The bookName is present inside the link to the reader

<link type="text/html" href="/content/mali-pour-les-nuls_fr_all_2022-11" />

One could parse the link to extract the identifier but if it's a first-class input for our endpoints, maybe it deserves its own property?

It would prevent breaking access to it when changing our reader URLs but on the other end, despite its use, we don't want to consider it an identifier… just a pretty-URL-part

Popolechien commented 11 months ago

Having it appear on hover could be a good idea.

mgautierfr commented 11 months ago

bookName is a human-friendly book identifier in the internal catalog. It is built from the source ZIM filename, essentially normalizing it. On our public catalog, those mostly matches the Name metadata of the ZIM because that's our convention but it doesn't have to be.

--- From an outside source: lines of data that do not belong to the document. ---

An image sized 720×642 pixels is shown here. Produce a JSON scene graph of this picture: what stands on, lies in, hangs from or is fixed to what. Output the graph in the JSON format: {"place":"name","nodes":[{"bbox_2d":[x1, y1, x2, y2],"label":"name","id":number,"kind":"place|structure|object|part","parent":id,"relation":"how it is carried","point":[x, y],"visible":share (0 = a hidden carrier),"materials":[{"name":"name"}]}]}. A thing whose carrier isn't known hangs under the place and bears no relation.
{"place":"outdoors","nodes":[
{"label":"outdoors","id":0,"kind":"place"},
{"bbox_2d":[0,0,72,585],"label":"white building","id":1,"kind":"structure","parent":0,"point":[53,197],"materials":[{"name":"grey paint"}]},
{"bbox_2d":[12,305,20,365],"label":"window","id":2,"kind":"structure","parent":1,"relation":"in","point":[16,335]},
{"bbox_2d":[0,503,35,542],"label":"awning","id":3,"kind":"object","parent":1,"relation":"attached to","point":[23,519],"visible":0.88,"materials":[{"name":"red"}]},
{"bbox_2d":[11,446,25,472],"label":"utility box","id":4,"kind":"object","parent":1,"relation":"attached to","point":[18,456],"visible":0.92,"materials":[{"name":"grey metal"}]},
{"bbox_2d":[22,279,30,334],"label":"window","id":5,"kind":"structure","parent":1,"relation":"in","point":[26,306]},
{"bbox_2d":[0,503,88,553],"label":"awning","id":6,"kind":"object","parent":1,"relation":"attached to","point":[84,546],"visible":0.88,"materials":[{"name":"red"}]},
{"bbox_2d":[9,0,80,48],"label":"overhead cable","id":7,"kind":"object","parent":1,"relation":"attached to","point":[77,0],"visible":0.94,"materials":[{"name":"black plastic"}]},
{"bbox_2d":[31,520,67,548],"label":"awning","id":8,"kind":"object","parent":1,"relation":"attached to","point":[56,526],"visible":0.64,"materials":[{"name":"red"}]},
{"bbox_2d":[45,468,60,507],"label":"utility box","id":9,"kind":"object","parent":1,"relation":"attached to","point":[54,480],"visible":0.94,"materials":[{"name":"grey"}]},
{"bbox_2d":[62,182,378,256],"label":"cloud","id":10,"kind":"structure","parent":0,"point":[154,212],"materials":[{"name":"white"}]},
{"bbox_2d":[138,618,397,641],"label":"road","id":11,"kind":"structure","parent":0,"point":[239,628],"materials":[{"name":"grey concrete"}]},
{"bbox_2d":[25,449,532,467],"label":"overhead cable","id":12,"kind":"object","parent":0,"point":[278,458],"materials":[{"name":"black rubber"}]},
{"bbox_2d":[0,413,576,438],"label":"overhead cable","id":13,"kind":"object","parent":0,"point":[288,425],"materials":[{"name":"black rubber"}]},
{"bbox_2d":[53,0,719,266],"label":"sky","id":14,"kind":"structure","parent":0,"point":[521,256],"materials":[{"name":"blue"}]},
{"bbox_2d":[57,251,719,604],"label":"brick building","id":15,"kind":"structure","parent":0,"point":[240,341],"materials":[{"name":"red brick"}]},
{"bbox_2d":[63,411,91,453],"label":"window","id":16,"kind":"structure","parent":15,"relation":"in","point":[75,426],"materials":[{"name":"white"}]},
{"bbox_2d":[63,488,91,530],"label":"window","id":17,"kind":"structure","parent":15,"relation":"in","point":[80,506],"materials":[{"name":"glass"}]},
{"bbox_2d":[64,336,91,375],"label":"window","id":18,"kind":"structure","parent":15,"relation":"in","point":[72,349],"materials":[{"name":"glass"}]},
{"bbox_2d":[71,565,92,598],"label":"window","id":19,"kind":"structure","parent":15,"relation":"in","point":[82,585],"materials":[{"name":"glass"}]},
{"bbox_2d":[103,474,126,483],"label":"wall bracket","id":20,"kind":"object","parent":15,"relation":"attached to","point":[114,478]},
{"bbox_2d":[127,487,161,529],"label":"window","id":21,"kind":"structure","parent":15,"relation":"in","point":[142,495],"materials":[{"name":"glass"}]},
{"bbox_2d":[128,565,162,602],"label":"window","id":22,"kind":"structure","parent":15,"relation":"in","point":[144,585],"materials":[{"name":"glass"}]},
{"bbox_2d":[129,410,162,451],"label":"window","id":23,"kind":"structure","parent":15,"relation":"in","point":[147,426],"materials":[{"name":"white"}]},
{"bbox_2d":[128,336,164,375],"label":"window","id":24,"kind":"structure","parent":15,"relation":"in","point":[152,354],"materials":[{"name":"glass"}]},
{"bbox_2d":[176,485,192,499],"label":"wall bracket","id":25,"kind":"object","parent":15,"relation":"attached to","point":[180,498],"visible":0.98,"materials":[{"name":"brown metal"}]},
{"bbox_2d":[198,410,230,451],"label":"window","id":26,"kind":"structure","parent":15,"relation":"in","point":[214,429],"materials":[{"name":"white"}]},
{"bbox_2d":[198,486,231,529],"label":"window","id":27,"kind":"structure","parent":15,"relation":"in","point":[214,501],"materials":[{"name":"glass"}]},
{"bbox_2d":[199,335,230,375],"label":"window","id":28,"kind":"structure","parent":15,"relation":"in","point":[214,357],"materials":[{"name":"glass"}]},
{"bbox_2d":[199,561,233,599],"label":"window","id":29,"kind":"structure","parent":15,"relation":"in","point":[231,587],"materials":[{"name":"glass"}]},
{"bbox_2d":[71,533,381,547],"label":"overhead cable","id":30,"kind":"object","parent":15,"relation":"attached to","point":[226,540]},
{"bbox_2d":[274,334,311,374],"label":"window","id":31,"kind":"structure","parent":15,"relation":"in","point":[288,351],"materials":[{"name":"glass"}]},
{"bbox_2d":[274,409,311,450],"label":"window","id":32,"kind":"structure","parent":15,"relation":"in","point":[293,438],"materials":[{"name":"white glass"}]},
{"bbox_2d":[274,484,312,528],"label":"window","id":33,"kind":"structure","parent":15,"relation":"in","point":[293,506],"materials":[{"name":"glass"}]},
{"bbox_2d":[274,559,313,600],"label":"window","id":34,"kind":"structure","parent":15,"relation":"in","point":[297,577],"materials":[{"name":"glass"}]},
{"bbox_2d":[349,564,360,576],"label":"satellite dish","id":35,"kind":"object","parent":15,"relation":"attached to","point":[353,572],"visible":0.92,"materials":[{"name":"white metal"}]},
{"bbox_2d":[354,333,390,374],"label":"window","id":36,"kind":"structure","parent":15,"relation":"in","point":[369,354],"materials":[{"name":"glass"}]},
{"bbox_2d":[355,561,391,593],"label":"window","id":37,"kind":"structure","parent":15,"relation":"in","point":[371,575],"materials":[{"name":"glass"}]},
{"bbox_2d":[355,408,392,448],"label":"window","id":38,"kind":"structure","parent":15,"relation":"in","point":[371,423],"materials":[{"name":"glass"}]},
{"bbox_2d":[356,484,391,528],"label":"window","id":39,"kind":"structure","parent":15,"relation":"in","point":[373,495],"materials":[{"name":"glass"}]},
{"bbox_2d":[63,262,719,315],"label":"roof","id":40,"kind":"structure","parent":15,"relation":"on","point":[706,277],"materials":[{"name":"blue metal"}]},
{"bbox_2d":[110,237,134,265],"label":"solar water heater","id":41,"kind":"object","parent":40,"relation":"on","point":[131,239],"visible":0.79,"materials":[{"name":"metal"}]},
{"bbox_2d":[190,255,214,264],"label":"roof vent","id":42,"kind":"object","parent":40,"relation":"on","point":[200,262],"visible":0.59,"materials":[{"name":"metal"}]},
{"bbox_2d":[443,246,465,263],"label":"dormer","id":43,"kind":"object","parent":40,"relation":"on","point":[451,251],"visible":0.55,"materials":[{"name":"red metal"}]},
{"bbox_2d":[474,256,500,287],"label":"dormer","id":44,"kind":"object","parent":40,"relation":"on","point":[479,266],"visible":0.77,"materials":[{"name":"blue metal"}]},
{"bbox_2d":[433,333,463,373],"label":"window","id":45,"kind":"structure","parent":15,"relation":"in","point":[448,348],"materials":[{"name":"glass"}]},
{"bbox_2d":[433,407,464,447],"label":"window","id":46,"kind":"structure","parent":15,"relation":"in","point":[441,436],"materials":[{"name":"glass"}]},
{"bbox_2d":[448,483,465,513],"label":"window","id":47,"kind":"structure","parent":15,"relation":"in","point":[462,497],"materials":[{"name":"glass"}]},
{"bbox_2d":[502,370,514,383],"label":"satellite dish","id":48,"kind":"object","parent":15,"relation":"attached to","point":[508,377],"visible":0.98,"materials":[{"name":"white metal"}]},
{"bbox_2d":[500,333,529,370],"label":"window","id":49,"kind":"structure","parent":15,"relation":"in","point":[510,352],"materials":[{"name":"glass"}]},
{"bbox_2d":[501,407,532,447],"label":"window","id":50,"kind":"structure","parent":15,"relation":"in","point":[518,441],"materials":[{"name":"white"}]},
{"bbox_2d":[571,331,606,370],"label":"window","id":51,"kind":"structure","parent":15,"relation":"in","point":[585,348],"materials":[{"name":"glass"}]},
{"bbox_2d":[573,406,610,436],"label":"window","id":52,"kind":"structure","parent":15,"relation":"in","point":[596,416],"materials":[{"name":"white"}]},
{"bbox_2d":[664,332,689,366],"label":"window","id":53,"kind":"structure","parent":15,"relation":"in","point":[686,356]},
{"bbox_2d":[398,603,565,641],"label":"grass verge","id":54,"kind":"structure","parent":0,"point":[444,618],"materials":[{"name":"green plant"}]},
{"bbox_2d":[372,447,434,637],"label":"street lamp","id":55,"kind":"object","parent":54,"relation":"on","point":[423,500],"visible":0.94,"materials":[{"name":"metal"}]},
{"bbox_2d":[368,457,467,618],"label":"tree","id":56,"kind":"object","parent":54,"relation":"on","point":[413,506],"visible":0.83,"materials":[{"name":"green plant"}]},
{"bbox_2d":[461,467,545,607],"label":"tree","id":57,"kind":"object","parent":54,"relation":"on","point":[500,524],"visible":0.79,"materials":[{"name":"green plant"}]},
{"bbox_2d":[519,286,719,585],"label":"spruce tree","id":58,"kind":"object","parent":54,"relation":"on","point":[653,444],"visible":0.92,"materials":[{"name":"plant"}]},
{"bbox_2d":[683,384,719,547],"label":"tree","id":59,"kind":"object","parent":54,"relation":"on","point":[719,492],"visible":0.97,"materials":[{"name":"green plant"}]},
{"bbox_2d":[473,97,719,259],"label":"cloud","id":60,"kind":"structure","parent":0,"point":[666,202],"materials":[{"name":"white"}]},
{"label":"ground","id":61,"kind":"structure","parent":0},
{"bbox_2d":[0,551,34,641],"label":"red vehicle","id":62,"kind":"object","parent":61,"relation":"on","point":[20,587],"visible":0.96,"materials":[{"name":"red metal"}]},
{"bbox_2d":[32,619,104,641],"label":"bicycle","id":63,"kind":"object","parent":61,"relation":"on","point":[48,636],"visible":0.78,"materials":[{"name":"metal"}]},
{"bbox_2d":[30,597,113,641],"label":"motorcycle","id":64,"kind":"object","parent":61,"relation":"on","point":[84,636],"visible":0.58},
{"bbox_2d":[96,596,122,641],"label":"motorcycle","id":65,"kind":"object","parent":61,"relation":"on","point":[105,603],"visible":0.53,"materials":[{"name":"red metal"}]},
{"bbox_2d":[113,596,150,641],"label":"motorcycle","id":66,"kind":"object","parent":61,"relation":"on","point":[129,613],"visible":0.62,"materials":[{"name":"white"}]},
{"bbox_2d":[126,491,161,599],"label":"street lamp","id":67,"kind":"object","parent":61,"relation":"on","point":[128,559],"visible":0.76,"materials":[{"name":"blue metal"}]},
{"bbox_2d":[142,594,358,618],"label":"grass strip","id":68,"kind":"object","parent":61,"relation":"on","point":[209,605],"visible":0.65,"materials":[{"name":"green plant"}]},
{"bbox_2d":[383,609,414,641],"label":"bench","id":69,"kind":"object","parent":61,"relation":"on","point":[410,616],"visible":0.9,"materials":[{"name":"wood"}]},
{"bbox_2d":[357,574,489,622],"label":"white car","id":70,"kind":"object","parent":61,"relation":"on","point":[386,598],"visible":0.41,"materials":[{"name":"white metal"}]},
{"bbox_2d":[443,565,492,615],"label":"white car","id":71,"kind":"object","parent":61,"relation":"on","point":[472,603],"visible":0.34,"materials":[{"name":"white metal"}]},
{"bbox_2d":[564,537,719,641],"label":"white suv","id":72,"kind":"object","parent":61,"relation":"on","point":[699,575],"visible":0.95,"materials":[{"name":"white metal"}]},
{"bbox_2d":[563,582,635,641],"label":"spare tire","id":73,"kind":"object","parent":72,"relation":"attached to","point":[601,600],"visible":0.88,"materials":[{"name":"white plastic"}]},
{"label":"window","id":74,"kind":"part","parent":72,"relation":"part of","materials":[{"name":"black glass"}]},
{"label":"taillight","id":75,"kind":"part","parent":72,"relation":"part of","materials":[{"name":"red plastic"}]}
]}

Given it's an identifier, I wonder if we should expose it in the OPDS API.

I always was a bit disturbed by the bookName. (Without finding a solution for that).

The thing is that bookName is not a identifier. It is based on the filename and since a long time, we are stating that we must not:

However, it is a nice way to display in the url (the only place where it is used) a nice, human friendly name. So it is, at best, a local/temporary identifier only.

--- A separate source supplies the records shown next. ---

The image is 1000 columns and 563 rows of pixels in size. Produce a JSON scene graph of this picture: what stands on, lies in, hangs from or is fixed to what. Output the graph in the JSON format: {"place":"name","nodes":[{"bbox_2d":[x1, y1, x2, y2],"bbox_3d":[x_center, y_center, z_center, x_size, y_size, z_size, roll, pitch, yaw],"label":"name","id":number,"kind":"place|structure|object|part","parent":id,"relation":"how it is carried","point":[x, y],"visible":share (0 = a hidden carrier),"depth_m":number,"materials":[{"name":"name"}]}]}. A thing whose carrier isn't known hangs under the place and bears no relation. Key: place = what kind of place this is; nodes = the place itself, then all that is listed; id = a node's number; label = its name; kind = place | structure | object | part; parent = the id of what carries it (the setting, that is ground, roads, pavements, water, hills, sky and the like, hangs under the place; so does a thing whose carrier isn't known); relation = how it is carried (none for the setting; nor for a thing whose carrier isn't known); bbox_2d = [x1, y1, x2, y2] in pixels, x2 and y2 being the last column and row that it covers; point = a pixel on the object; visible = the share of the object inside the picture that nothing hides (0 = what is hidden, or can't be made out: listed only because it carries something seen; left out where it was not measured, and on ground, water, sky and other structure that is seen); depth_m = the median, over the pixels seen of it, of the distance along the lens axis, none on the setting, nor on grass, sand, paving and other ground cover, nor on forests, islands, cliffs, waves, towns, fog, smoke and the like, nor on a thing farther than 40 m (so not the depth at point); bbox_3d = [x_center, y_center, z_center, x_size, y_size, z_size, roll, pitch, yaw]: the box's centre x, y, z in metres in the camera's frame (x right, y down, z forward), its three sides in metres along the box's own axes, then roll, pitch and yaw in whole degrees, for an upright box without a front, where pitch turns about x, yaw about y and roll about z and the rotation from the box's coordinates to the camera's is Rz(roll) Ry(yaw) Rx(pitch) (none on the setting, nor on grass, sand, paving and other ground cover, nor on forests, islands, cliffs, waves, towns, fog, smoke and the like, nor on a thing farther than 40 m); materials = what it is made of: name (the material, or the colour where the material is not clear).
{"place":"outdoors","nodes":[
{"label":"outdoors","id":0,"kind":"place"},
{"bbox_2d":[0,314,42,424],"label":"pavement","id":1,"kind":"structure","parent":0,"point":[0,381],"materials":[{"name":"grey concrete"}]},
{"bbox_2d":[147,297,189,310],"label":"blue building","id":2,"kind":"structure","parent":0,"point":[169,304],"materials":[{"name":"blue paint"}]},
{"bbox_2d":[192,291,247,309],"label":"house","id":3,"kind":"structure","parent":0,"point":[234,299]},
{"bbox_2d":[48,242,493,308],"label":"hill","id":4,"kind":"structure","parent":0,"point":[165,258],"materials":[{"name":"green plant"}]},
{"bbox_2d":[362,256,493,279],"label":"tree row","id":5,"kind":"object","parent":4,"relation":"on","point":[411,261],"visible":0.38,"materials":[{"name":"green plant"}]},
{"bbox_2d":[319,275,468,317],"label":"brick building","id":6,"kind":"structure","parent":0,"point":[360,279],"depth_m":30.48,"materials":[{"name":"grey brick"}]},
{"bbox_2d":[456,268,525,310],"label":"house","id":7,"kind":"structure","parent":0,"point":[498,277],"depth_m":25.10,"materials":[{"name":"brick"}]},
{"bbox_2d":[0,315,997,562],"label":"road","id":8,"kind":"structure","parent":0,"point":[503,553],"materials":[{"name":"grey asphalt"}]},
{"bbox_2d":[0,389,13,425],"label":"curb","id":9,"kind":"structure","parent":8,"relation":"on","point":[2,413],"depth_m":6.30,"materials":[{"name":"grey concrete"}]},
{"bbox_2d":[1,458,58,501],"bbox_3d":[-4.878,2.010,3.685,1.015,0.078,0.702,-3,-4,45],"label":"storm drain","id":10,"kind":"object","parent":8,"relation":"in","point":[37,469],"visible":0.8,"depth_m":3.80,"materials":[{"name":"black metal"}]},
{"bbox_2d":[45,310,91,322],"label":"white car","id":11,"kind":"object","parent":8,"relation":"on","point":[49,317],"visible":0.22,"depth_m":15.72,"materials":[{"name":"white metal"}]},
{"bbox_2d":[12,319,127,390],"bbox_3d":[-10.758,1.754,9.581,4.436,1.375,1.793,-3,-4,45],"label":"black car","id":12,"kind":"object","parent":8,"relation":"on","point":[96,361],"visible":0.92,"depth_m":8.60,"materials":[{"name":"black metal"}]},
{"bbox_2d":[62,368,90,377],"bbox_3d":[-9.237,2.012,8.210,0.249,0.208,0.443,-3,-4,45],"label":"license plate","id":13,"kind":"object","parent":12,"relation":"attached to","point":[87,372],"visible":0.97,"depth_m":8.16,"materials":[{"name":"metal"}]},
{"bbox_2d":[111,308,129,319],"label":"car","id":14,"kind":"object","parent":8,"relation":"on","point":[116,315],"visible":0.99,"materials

It would prevent breaking access to it when changing our reader URLs but on the other end, despite its use, we don't want to consider it an identifier… just a pretty-URL-part

I think we agree on this.

Following https://github.com/kiwix/kiwix-tools/pull/586, it is clear that the bookName is an important information for Kiwix-serve users/integrators.

Can you be a bit clearer why it is important ? How it would be used by users/integrators ? I expect them to click on the open button in the library. Or just copy/paste the url.

On raw/ endpoint which indeed could be used to check things, I would prefer change the endpoint to use uuid instead of bookName. For other endpoints, if it would have be only about me, I would use uuid too. But users may be too confused and I'm not sure it worth it.

rgaudin commented 11 months ago

This ticket is one year old 🎂 🎉

If you don't want to rely on the bundled reader, your still need the ZIM Name to construct a URL to the /raw endpoint in order to retrieve the content while using your own chrome. That URL ID not being exposed, it needs to be parsed/extracted from the text/html URL. That's fragile.

Note that since this ticket was created we changed the behavior of the /content/ prefix endpoint (the one returned for text/html by the API) to return the raw content (it was the reader version).

So that very example is not valid anymore but since it's the identifier part of the URL, that's a non-API endpoint that users should be able to construct: to build a different homepage but link to the reader URL for instance.

What I think:

kelson42 commented 11 months ago

IMHO It's time to implement it based on ZIM metadata.